Exercise input:
++++++++++

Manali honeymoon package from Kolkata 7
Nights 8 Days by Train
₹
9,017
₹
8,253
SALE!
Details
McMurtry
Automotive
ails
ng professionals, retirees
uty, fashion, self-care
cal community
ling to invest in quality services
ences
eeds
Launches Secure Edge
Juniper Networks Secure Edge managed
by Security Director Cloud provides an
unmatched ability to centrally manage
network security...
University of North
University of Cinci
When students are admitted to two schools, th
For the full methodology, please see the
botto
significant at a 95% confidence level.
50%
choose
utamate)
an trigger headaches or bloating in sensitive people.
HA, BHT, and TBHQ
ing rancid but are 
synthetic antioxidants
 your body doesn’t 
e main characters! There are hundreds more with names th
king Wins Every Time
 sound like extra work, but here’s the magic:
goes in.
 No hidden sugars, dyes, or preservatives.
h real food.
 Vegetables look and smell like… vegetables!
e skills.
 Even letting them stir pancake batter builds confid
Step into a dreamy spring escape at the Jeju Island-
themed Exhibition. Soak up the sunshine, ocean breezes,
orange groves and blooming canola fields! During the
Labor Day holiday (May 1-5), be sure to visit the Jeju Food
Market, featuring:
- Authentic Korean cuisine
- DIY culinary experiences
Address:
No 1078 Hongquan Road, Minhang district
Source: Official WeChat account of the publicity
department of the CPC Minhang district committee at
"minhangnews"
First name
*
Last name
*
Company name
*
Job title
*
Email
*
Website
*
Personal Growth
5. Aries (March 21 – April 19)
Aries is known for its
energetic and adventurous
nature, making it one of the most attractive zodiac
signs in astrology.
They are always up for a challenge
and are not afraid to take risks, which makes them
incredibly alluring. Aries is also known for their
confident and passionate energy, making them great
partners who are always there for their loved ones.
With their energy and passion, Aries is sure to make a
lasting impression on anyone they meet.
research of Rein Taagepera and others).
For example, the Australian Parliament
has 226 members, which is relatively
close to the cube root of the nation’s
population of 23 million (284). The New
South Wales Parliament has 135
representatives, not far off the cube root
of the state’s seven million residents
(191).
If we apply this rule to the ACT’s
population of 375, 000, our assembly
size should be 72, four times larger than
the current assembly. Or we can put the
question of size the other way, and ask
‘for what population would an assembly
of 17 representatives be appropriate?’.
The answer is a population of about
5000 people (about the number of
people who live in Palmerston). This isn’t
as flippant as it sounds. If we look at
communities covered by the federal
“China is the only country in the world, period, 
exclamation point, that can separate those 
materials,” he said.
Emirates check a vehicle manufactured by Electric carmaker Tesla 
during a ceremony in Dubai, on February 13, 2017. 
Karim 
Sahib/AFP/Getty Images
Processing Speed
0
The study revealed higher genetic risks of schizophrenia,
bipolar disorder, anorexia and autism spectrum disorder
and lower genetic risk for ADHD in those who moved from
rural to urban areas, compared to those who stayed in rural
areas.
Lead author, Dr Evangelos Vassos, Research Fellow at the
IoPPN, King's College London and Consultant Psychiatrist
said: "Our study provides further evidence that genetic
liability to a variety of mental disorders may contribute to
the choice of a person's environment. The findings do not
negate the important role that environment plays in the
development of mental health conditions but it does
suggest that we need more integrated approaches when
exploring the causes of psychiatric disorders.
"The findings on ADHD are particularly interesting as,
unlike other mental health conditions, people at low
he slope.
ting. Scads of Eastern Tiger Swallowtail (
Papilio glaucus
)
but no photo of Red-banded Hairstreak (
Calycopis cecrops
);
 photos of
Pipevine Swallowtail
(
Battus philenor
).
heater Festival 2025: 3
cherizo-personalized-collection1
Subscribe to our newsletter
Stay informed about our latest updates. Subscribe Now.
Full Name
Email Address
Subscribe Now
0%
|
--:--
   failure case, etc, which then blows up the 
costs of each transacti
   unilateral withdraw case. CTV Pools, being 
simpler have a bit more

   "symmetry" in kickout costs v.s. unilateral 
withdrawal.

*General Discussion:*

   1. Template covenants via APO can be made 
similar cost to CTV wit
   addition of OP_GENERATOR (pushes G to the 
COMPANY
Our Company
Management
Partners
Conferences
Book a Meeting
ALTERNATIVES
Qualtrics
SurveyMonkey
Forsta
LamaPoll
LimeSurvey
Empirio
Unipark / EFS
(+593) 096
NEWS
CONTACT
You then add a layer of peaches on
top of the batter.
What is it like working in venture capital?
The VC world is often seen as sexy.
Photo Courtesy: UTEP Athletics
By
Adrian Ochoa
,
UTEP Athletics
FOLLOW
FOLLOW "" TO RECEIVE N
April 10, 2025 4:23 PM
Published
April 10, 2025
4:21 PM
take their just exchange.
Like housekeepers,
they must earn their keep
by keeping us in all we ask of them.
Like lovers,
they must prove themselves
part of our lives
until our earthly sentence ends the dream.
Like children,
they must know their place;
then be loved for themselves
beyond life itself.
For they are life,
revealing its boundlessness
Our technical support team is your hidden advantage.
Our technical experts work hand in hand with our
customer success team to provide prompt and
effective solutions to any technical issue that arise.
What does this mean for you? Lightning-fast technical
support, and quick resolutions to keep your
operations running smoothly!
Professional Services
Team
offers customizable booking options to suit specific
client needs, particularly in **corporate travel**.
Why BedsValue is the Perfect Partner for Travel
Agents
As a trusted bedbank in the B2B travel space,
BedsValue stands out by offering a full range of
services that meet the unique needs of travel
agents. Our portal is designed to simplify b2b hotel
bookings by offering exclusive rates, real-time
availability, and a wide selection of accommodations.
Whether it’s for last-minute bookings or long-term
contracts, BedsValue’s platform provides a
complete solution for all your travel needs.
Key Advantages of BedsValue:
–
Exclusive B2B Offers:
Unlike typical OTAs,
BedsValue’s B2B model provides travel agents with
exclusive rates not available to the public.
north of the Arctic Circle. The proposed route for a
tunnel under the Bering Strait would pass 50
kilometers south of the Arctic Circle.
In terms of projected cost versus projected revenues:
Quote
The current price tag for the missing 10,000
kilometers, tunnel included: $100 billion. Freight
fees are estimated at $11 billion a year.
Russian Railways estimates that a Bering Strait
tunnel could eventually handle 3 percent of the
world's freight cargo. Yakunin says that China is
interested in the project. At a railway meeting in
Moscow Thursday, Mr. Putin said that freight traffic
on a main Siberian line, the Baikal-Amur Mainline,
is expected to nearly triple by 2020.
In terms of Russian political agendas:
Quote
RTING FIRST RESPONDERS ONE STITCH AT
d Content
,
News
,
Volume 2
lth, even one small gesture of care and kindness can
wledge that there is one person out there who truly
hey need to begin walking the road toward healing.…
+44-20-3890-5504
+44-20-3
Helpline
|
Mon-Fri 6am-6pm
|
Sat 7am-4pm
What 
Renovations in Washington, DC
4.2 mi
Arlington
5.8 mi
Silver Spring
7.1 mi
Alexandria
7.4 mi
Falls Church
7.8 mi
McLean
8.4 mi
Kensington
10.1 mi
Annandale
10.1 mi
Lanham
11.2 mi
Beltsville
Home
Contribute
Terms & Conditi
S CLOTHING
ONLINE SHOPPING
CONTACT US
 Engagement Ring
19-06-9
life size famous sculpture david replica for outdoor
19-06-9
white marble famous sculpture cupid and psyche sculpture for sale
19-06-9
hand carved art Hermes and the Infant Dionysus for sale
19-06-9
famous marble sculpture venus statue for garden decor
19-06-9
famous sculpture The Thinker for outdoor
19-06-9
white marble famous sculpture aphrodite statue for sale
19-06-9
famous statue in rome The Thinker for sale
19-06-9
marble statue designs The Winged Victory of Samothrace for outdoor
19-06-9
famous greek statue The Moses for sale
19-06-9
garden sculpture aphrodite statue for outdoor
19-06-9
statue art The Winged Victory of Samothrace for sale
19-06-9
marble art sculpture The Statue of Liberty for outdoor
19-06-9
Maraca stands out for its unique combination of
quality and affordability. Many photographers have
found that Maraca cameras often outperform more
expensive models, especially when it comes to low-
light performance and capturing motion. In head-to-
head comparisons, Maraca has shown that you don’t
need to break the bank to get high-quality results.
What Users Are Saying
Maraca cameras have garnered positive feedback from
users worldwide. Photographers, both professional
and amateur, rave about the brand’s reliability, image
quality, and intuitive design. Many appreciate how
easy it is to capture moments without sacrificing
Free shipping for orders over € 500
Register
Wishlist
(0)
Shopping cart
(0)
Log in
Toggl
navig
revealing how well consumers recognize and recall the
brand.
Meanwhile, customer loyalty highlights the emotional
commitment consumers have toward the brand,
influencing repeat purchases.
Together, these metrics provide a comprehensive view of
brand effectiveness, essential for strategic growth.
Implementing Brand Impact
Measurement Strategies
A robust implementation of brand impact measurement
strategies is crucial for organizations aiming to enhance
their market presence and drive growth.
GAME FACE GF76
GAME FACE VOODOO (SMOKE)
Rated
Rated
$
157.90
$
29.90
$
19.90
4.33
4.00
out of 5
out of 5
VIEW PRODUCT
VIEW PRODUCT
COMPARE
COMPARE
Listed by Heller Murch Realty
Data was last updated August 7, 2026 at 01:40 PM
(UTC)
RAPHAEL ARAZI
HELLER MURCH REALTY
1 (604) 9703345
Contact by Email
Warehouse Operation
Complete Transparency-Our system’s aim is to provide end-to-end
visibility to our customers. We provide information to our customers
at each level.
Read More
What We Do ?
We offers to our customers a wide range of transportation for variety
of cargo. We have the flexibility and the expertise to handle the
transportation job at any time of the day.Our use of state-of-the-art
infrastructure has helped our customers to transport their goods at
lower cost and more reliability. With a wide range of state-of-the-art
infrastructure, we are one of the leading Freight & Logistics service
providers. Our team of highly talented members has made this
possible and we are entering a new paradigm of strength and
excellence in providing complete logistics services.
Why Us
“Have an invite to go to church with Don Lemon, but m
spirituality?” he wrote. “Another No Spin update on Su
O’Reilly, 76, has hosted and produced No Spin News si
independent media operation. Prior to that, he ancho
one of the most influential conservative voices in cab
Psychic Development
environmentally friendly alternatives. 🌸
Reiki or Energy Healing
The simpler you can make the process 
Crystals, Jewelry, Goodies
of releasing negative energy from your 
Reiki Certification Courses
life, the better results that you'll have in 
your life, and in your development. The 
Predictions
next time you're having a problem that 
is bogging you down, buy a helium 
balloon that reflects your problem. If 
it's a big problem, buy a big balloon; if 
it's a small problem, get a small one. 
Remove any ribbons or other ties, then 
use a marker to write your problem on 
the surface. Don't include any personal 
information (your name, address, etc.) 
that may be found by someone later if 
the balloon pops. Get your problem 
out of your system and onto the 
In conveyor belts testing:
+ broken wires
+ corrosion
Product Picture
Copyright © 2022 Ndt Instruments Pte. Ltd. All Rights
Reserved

++++++++++

Work task:
Copy everything from the start of the lines down to the line containing "Launches Secure Edge", substituting "Delhi" for "Kolkata" and keeping all else unchanged.

Task response:
Manali honeymoon package from Delhi 7
Nights 8 Days by Train
₹
9,017
₹
8,253
SALE!
Details
McMurtry
Automotive
ails
ng professionals, retirees
uty, fashion, self-care
cal community
ling to invest in quality services
ences
eeds
Launches Secure Edge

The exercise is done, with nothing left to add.